By Don Hogsett -- Home Textiles Today, 3/17/2003

GREEN BAY, WI — Fourth-quarter profits at ShopKo Inc. slipped by 6.3 percent, to $32.7 million from $34.9 million, as sharply stronger profits at the retailer's rebounding Pamida division were offset by weaker returns at the larger ShopKo Stores unit.

Taking a further bite, ShopKo rang up $6.0 million in pre-tax restructuring costs stemming from an earlier operations overhaul.

Sales dipped by 4.5 percent, to $958.4 million from $1.0 billion last year, partly the result of store closings over the past 12 months. Same-store sales fell by 4.1 percent.

Average gross margin widened modestly, to 26.9 percent from 26.7 percent last year. And, hampered by falling sales, operating costs, when measured as a percentage of sales, inched up slightly, to 17.4 percent. But measured in real dollars, costs actually came down by 4.2 percent, to $166.6 million from $173.8 million last year.

Both debt and interest expense were cut back. Interest expense was reduced by 9.5 percent, to $13.1 million from $14.4 million, as the retailer worked down its debt by $198.0 million last year.

The Pamida division reaped the benefits of a turnaround, driving operating profits up to $11.6 million from $1.8 million, despite a 5.1 percent decline in sales.

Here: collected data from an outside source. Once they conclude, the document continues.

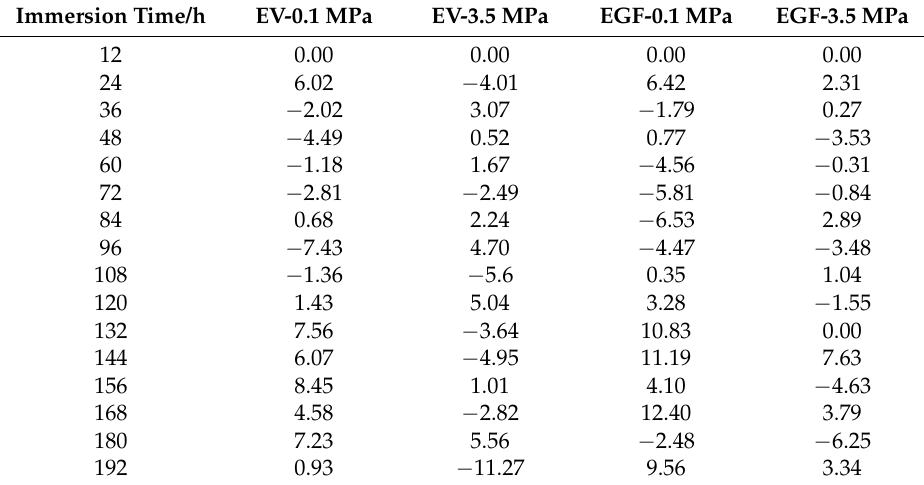
Table 3. The relative errors of the established GM (1, 1) grey models for the coatings under different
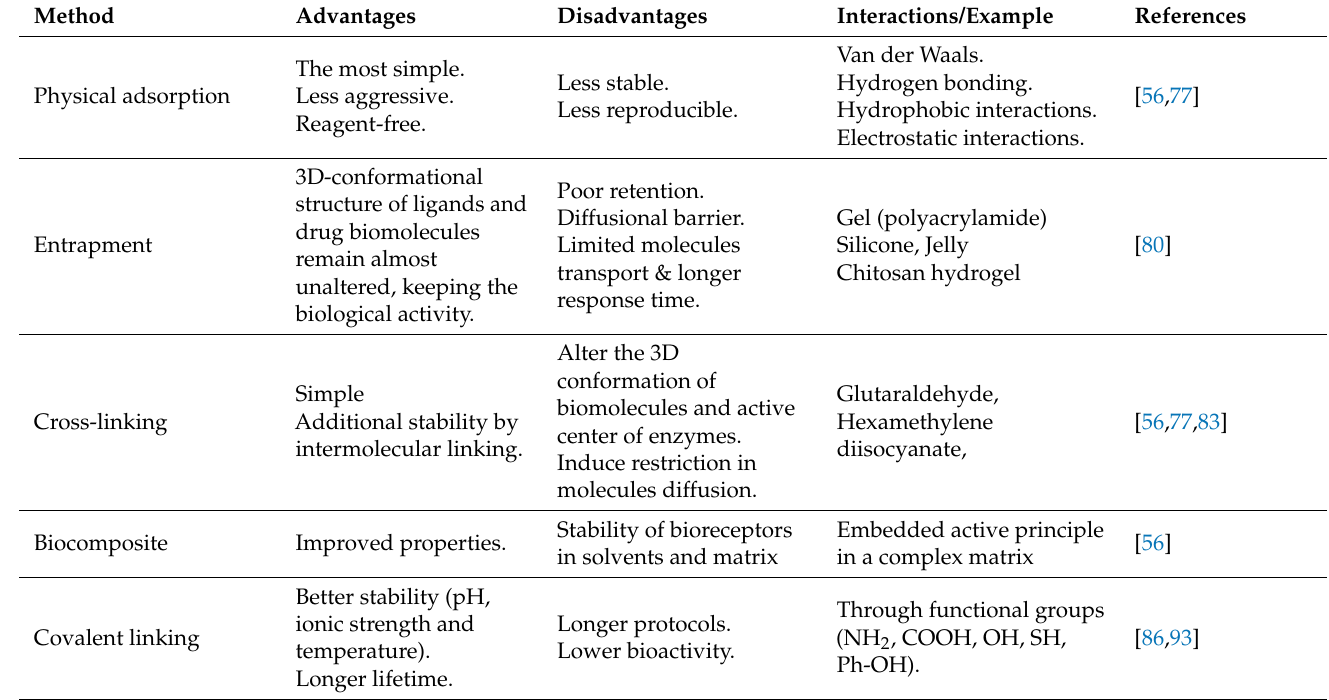
Table 1. Functionalization of photosensitive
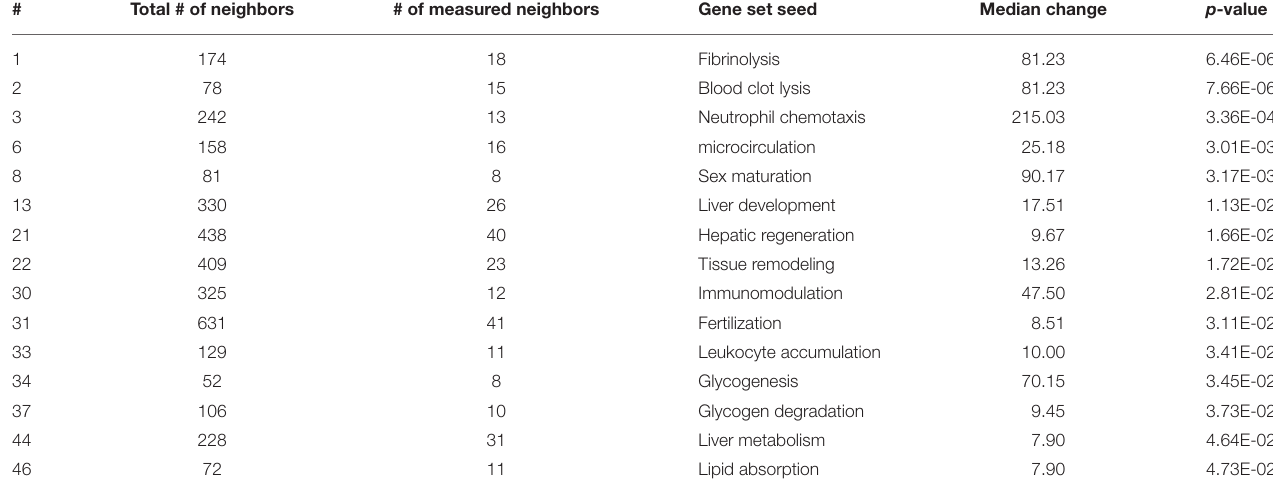
TABLE 3 | Selected subnetwork enrichment pathways for the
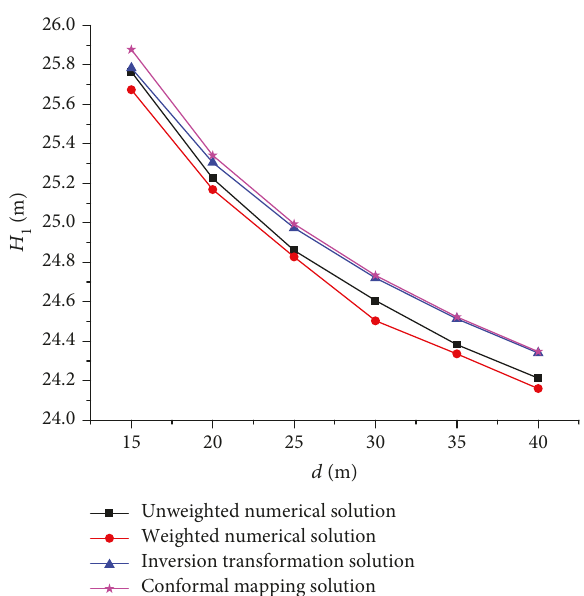
Figure 8: Relationship between the head pressure and distance.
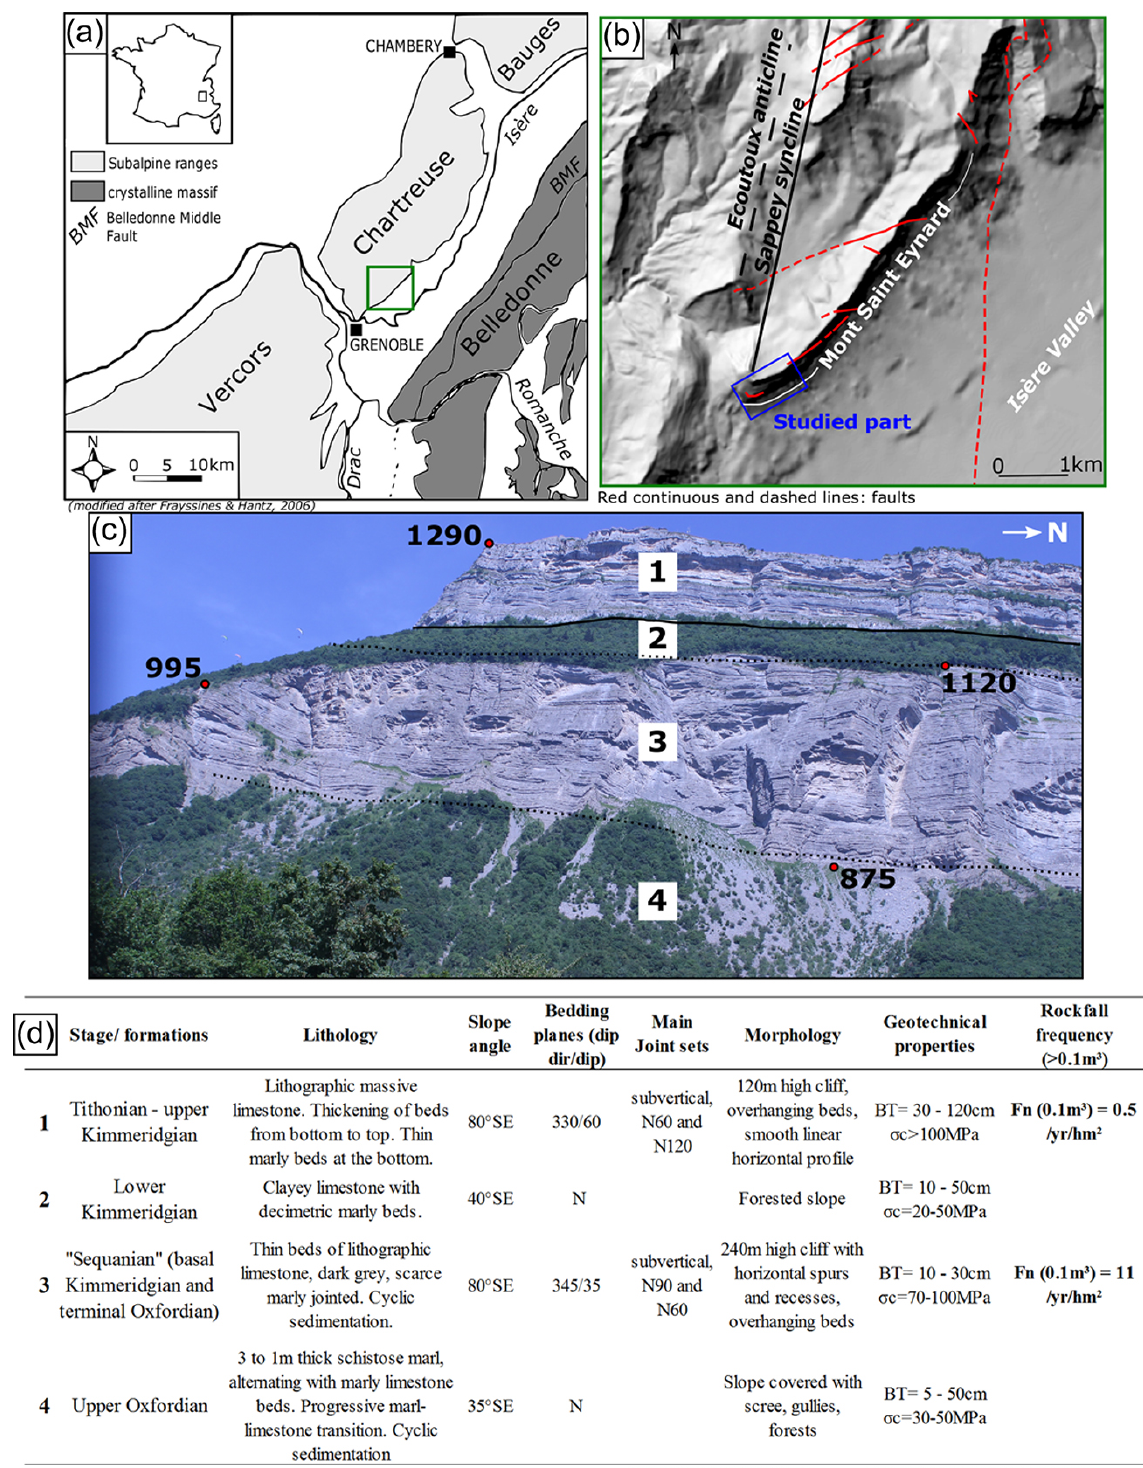
Figure 1. (a) Simplified geological map of the subalpine ranges. (b) DEM of the studied zone, with structural features. (c) Photograph of the studied part of the Mont Saint Eynard. Dashed lines: supposed geological limit; continuous line: confirmed geological limit. (d) Geological and geotechnical information (Chardon, 1987; MELTT,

But operating profits slipped at the larger ShopKo Stores division, falling by 12.9 percent, to $70.2 million from $80.6 million. Sales in ShopKo Stores slipped by 4.3 percent, to $736.3 million from $769.1 million.

ShopKo Stores Inc.
Qtr. 2/1 (x000)20022001% change
Sales$958,444 $1,003,390 -4.5
Oper. income (EBIT)67,266 75,379-10.8
Net income 32,679 34,886 -6.3
Per share (diluted)1.12 1.21-7.4
Average gross margin 26.9%26.7%
SG&A expenses17.4%17.3%
12 months
Sales 3,240,1873,373,935 -4.0
Oper. income (EBIT) 120,646115,5974.4
Net income (144,819)a 28,217
Per share (diluted) (4.95)0.98
Average gross margin 25.7%23.9%
SG&A expenses19.6%18.1%
a-12-month earnings include a one-time, non-cash accounting charge stemming from a change in accounting. Excluding the one-time item, earnings rose by 46.1 percent, to $41.2 million from $28.2 million.